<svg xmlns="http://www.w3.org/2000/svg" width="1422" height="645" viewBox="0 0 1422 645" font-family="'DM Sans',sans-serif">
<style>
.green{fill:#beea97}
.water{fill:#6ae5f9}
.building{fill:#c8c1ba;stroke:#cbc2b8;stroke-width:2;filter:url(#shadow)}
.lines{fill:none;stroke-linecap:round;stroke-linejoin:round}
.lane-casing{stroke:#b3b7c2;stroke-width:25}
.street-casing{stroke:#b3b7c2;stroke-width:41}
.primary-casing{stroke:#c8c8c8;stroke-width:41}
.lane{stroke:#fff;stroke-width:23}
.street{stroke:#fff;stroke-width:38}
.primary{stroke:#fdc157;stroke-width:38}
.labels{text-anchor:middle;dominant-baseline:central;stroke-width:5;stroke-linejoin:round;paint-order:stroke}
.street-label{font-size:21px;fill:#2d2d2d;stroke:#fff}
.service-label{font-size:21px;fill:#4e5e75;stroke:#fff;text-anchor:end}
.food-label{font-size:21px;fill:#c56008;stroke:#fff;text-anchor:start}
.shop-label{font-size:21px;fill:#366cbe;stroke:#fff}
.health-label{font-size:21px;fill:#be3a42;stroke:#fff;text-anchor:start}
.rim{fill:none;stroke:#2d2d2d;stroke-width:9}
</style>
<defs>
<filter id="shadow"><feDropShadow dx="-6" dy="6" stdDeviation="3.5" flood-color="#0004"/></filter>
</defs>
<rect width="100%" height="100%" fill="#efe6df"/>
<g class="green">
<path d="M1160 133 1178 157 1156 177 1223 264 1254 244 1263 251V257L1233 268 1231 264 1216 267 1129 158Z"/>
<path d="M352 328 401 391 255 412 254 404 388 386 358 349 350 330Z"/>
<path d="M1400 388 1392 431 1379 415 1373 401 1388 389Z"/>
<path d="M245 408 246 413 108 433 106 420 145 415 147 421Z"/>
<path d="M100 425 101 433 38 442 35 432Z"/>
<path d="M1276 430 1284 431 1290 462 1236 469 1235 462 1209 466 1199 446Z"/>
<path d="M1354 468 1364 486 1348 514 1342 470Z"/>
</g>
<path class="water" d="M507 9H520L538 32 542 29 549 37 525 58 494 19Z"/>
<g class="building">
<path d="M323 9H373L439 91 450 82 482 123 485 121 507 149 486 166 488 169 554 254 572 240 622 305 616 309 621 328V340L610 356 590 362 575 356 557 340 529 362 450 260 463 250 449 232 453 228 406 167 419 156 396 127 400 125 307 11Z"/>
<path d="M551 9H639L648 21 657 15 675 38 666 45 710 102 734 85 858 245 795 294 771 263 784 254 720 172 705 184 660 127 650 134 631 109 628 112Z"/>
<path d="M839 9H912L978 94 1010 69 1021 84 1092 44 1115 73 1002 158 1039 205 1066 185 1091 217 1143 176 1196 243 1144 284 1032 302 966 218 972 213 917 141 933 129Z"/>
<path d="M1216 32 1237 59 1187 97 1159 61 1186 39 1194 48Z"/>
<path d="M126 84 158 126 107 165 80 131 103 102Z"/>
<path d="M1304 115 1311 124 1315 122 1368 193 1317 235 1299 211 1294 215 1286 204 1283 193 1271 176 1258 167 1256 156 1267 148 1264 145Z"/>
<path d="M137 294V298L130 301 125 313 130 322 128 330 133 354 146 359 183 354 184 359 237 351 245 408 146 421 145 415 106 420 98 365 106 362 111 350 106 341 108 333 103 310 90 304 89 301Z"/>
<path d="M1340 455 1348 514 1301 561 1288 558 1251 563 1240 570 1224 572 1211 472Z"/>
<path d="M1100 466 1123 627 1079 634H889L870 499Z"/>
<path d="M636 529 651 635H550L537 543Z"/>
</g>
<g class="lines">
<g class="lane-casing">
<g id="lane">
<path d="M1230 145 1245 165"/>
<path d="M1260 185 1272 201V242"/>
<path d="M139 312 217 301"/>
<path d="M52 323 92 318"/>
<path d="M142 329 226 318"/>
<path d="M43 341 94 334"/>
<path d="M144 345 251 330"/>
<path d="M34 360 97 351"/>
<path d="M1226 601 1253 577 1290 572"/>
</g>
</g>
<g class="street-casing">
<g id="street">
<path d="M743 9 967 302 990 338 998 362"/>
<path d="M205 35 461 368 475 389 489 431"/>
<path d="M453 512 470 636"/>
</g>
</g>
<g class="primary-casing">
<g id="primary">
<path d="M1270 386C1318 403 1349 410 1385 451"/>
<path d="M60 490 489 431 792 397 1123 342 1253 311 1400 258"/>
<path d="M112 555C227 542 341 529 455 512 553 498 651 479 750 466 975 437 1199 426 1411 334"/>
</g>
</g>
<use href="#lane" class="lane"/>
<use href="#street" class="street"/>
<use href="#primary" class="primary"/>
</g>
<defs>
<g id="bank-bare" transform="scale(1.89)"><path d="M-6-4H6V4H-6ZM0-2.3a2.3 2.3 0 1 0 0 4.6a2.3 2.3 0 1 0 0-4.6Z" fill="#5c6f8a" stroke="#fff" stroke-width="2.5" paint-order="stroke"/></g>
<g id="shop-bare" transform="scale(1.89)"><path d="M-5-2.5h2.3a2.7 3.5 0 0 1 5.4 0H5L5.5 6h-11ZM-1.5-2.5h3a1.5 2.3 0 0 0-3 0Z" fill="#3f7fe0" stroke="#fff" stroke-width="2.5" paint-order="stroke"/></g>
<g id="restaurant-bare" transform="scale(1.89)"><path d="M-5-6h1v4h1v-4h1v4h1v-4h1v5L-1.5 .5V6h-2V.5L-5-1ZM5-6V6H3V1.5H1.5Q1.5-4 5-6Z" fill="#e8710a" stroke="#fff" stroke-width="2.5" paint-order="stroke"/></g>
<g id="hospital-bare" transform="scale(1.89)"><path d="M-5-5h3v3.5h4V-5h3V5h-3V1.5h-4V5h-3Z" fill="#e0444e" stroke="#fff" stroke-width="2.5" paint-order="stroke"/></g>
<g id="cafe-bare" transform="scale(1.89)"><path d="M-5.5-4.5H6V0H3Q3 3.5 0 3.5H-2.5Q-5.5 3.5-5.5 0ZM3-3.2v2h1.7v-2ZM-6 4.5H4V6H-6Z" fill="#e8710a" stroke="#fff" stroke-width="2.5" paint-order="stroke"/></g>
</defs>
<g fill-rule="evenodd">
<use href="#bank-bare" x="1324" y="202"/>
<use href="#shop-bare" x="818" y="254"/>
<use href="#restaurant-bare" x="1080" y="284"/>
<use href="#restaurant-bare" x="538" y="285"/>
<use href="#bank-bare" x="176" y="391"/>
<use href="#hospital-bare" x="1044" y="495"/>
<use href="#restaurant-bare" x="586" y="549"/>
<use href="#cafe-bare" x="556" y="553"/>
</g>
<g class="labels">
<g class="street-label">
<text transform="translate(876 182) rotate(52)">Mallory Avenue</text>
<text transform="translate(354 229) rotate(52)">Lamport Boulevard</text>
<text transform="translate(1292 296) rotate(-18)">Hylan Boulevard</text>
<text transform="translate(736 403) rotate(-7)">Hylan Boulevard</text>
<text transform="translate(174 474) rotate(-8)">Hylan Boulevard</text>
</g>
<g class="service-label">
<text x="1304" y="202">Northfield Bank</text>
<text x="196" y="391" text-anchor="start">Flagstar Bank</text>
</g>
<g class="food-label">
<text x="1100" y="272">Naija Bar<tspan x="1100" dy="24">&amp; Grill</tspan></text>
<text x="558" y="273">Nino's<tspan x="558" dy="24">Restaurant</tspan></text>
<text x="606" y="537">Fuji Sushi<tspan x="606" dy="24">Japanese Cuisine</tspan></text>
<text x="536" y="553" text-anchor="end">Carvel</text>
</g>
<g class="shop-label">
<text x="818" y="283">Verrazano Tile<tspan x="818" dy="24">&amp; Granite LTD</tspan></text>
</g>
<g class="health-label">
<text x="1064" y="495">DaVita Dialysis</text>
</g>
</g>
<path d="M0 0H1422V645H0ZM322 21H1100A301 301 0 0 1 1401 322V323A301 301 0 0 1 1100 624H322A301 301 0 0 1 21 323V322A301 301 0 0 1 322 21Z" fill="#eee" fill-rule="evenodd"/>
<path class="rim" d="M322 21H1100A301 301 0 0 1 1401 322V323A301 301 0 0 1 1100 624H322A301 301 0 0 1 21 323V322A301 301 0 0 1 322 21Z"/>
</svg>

_DIRECTIONS:_
Using the listing above, pull out all lines that hold the word "shadow".

_TASK ANSWER:_
.building{fill:#c8c1ba;stroke:#cbc2b8;stroke-width:2;filter:url(#shadow)}
<filter id="shadow"><feDropShadow dx="-6" dy="6" stdDeviation="3.5" flood-color="#0004"/></filter>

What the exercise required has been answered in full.